(Consigna) Escribe la continuación del texto sobre los rompecabezas a partir de su última frase.

(Fragmento del documento)
= = = = =
Encajar las piezas de un puzzle es una misión que para unos resulta divertida y para otros tediosa, exasperante o incluso motivo de sufrimiento.
Y es que la vida es un puro rompecabezas. Nuestra labor consiste en un continuo jugar a resolver sudokus, puzzles, sopas de letras, adivinanzas, los siete errores, las diez diferencias, enigmas ocultos, jeroglíficos, crucigramas, en fin, acertijos varios. Y digo jugar en el sentido de pasatiempo, entretenimiento o distracción. Pero, en sentido opuesto, existe el matiz de fastidio, trabajo o molestia a la hora de tomar esa labor como un problema.
Personalmente, siempre he profesado una debilidad especial por los juegos de piezas. Construir, encajar, buscar el hueco preciso, ordenar, disponer armónicamente, son actividades que activan mi cerebro y a la vez relajan el sistema nervioso alterado por circunstancias externas. De hecho, creo que mi actividad laboral se forjó respondiendo a esa afición. La maquetación y el diseño gráfico tienen como función esencial encajar textos e imágenes en un espacio definido de la forma más bella, armónica y eficiente; es organizar atractivamente un batiburrillo, ordenar el desorden, o quizá crear un caos perfecto a partir de una estructura aburrida. ¿Que para ello hay que romperse la cabeza? Pues sí. Como para todo.
Romperse la cabeza es una expresión hiperbólica, mas se comprende a la primera. Ahí tenemos la materia gris, que es un color frío al máximo. Conviene machacarla frecuentemente, romper conexiones, insuflarle calor, para que torne a colores vibrantes. No hay problema, las neuronas se desarrollan con nuevo vigor, dispuestas a trabajar con más brío aún.
= = = = =
(Datos)
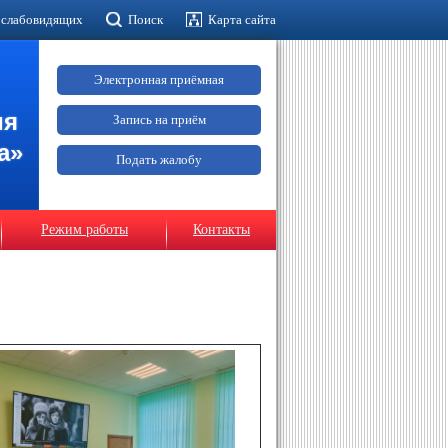
 слабовидящих
Поиск
Карта сайта
Электронная приёмная
ия
Запись на приём
а»
Подать жалобу
Режим работы
Контакты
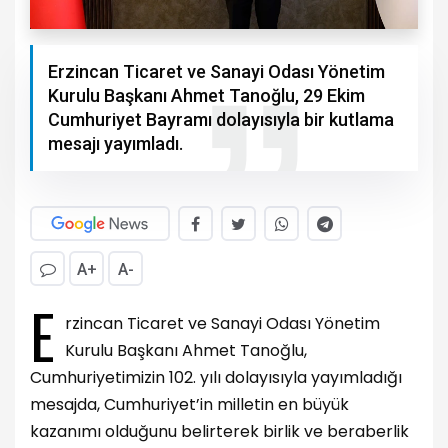
Erzincan Ticaret ve Sanayi Odası Yönetim
Kurulu Başkanı Ahmet Tanoğlu, 29 Ekim
Cumhuriyet Bayramı dolayısıyla bir kutlama
mesajı yayımladı.
A+
A-
E
rzincan Ticaret ve Sanayi Odası Yönetim
Kurulu Başkanı Ahmet Tanoğlu,
Cumhuriyetimizin 102. yılı dolayısıyla yayımladığı
mesajda, Cumhuriyet’in milletin en büyük
kazanımı olduğunu belirterek birlik ve beraberlik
= = = = =
(Tu respuesta)
En cierta ocasión me regalaron un juego de piezas de madera, como un tetris en 3D. Consta de siete piezas diferentes que adecuamente combinadas forman un cubo. Por supuesto, sé de memoria cómo construirlo en siete segundos, pues ya me resulta sencillísimo. Ahora, lo que en realidad me hace disfrutar es mostrarlo y enseñar su mecanismo a cualquier criatura que viene a mi hogar. Lo guardo como un tesoro y lo saco de su contenedor como tal, esparciendo las piezas sobre la mesa. Tomo cada maderita, una a una, las giro entre mis dedos y vuelvo a dejarlas. Los ojos de Calíope, mi nieta, se abren a la curiosidad y observan minuciosamente. Comienzo a colocar la primera, asociándole un nombre de un objeto similar, luego la segunda, y así sucesivamente, señalando el hueco y la siguiente pieza que va a taparlo, hasta formar el cubo final, la forma perfecta. Me encanta derribarlo y animar a mi niña a que inicie ahora su propia aventura de construcción. Noto que ella también disfruta. Y yo soy feliz.
Así, pero a otro nivel, la vida te lanza sus piezas a golpes. Hay que encajarlos. Primero debemos atrapar las piezas al vuelo o recogerlas del suelo, después ponerlas sobre la mesa, observarlas, valorar sus medidas, buscar el sitio donde colocar cada una, cambiarlas de posición, jugar y jugar hasta que ajusten en nuestro tablero. Cuando lo hayamos conseguido y el gozo sea pleno, surgirá una mano “celestial” que con un movimiento súbito borrará de un plumazo la estabilidad de nuestra figura lograda. Y vuelta a empezar un nuevo rompecabezas.